**Exercise:** What is the number of lines in the data that hold the string "rect"? Reply with that number only.

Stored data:
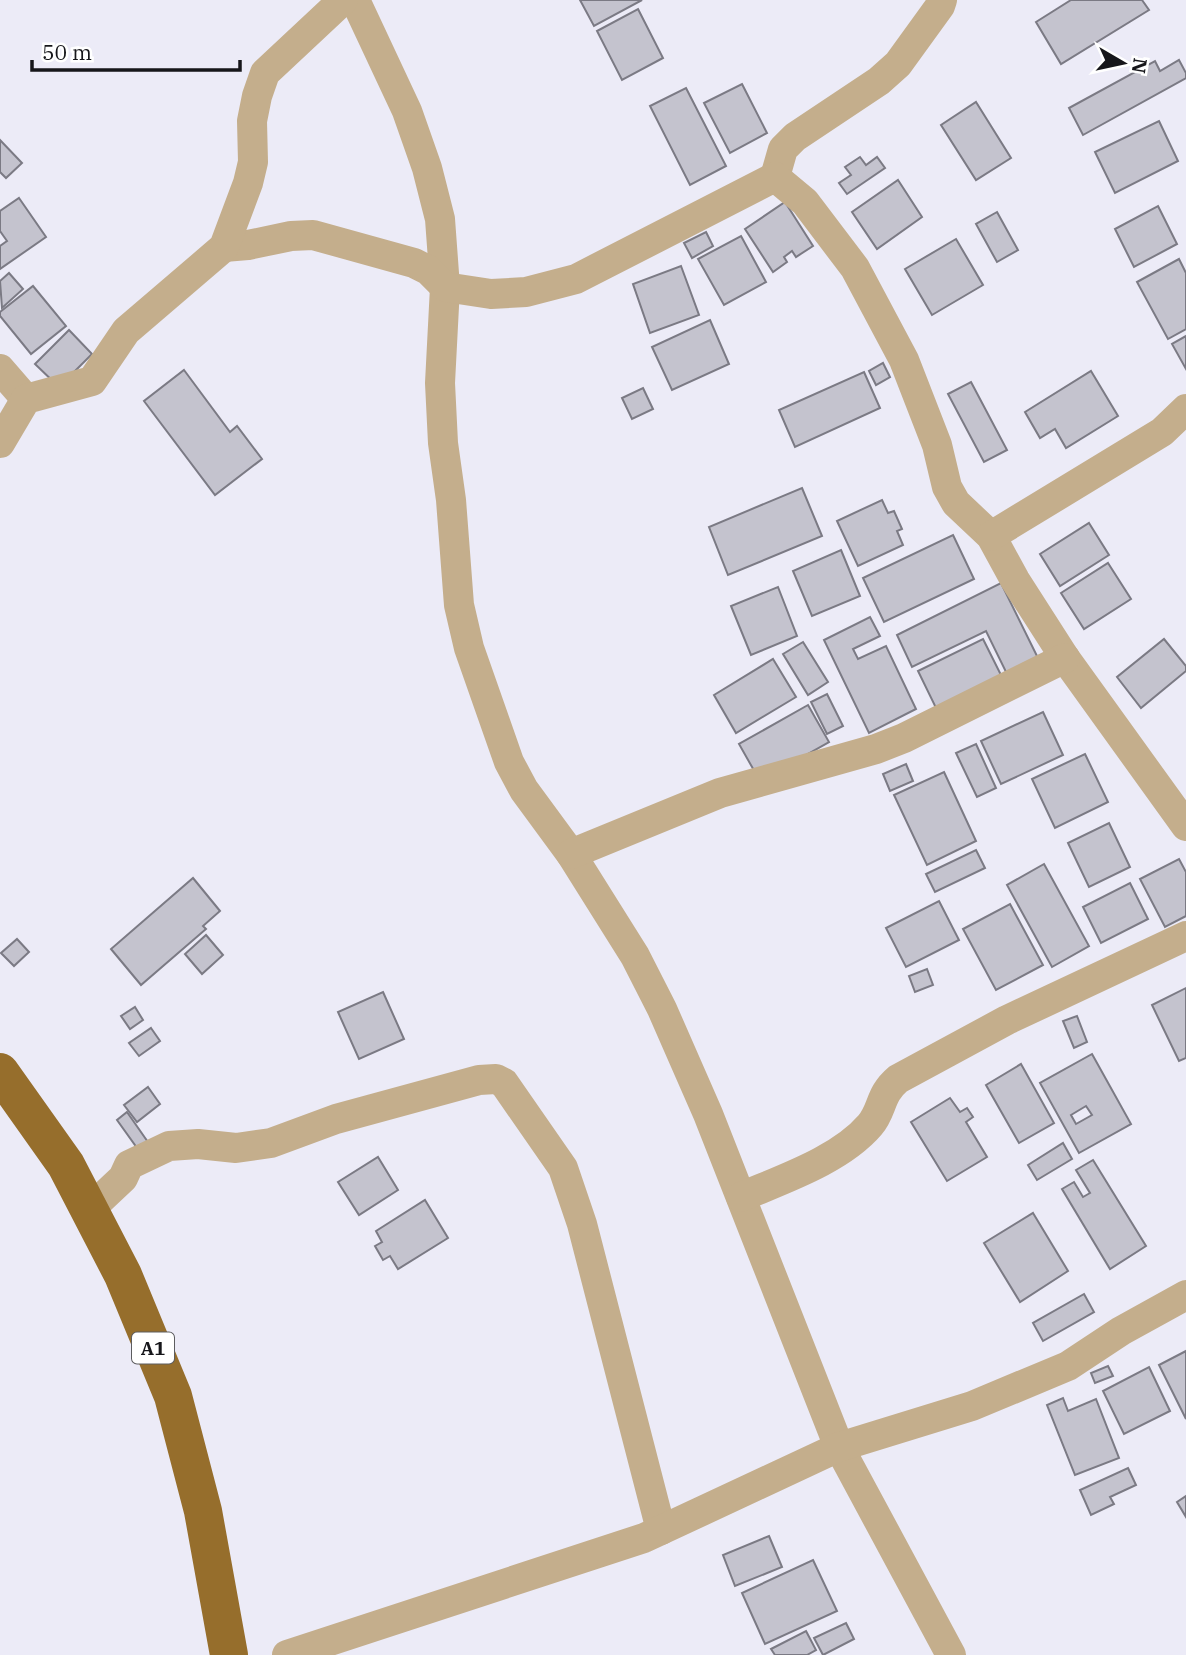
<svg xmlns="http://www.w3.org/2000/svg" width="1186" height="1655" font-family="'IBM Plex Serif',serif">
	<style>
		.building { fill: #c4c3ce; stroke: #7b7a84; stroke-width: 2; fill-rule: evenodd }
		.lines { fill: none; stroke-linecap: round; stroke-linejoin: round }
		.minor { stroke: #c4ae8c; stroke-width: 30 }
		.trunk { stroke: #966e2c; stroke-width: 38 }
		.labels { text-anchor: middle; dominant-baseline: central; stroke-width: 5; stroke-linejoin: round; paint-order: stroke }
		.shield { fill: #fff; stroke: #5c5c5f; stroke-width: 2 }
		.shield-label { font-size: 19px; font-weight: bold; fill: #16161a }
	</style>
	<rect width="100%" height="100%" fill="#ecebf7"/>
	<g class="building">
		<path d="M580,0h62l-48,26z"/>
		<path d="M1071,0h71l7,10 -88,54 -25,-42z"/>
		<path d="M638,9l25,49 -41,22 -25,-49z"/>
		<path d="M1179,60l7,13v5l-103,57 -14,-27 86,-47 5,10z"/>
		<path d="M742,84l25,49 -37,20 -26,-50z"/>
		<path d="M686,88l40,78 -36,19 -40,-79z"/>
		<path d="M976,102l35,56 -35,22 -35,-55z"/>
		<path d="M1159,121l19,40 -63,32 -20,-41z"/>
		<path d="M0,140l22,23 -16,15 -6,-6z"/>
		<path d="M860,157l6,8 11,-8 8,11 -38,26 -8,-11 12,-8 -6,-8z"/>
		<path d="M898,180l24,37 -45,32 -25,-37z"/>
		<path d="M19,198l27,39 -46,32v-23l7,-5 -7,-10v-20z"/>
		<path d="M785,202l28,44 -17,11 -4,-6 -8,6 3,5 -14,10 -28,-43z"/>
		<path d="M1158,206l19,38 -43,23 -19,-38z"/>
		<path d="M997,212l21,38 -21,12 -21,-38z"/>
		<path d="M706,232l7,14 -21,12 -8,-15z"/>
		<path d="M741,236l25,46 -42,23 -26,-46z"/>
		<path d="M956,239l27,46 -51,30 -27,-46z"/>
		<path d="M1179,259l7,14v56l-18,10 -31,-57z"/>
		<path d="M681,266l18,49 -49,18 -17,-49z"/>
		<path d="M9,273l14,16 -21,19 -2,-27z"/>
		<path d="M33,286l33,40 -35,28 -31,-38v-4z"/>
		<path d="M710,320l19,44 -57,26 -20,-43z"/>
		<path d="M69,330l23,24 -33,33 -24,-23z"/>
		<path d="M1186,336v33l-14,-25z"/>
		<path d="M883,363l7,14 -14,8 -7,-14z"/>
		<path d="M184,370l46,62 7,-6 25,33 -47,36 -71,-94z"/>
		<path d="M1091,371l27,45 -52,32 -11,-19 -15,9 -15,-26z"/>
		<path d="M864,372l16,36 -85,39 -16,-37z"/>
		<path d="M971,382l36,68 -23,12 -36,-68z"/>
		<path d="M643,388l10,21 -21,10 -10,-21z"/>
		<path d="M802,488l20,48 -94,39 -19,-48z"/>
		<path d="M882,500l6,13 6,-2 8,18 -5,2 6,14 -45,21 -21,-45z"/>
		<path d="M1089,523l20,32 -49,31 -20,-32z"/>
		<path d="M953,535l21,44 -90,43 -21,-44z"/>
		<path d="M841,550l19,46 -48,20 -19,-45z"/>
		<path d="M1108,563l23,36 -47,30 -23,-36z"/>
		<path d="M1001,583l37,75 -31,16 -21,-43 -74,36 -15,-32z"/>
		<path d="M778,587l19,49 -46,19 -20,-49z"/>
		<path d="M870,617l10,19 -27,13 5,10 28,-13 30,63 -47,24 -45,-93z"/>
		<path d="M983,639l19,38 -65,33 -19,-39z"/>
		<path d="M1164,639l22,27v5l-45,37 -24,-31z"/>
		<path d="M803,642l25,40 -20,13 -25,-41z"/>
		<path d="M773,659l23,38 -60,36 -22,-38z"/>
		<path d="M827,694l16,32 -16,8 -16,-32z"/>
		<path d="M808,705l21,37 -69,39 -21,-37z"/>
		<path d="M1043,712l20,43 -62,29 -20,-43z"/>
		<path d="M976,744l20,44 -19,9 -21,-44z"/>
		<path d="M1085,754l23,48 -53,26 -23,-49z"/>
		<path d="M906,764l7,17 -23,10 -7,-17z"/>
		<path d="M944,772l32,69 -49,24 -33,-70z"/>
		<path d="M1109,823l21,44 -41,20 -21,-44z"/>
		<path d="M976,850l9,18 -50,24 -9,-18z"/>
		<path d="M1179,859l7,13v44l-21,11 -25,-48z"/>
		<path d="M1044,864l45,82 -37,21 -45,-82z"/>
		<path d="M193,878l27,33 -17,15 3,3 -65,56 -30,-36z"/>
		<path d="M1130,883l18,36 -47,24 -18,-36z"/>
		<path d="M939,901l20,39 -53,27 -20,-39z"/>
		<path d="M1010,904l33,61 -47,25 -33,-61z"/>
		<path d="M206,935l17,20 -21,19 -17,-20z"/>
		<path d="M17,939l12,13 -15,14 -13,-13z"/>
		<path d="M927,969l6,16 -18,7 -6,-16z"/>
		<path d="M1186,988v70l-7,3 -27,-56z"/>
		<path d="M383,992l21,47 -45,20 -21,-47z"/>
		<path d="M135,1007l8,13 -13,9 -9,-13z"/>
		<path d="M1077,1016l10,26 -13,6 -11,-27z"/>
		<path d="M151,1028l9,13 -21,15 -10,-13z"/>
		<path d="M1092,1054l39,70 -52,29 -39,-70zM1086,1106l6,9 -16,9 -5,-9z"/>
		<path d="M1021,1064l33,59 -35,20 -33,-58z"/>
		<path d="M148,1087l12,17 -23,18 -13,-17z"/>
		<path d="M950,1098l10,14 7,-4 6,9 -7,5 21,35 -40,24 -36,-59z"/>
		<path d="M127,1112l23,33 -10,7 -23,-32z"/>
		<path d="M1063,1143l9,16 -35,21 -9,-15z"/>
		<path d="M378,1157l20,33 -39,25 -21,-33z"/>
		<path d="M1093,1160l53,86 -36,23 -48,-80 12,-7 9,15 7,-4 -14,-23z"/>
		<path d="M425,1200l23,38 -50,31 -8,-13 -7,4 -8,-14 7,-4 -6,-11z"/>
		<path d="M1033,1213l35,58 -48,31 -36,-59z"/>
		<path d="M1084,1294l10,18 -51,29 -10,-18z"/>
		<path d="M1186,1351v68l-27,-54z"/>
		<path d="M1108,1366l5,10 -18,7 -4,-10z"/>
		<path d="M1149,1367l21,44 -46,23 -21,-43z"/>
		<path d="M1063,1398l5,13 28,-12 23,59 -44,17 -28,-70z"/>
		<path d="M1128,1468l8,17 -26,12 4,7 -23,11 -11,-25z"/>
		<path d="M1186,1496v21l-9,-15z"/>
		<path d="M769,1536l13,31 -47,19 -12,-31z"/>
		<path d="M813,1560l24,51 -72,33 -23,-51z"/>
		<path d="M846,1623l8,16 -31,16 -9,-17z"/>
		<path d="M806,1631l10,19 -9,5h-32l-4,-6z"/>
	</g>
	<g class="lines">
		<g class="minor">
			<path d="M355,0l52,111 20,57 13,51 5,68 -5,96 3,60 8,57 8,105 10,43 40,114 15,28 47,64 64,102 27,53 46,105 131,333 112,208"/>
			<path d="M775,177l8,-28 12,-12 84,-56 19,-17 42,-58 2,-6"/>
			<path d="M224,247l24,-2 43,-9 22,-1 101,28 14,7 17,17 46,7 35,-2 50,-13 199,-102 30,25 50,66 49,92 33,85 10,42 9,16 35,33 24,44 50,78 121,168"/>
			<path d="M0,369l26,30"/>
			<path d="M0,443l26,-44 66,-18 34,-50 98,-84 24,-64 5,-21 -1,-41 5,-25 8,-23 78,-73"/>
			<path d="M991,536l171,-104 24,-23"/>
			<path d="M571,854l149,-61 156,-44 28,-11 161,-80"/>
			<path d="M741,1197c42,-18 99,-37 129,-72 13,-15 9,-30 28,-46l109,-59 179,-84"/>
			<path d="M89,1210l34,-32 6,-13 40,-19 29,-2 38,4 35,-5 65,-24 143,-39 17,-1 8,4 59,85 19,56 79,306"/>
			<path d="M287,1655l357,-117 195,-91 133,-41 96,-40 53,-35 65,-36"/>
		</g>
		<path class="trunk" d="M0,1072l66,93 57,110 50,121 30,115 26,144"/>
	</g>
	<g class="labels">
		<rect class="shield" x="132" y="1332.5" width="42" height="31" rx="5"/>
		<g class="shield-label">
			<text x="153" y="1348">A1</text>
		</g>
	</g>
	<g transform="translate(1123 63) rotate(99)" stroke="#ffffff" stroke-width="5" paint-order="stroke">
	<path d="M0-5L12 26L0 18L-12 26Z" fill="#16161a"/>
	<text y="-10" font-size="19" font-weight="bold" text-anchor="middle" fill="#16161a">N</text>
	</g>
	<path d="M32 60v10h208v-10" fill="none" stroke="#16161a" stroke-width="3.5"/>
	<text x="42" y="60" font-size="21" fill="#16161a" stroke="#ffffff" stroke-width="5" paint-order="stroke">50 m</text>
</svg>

**The answer:** 2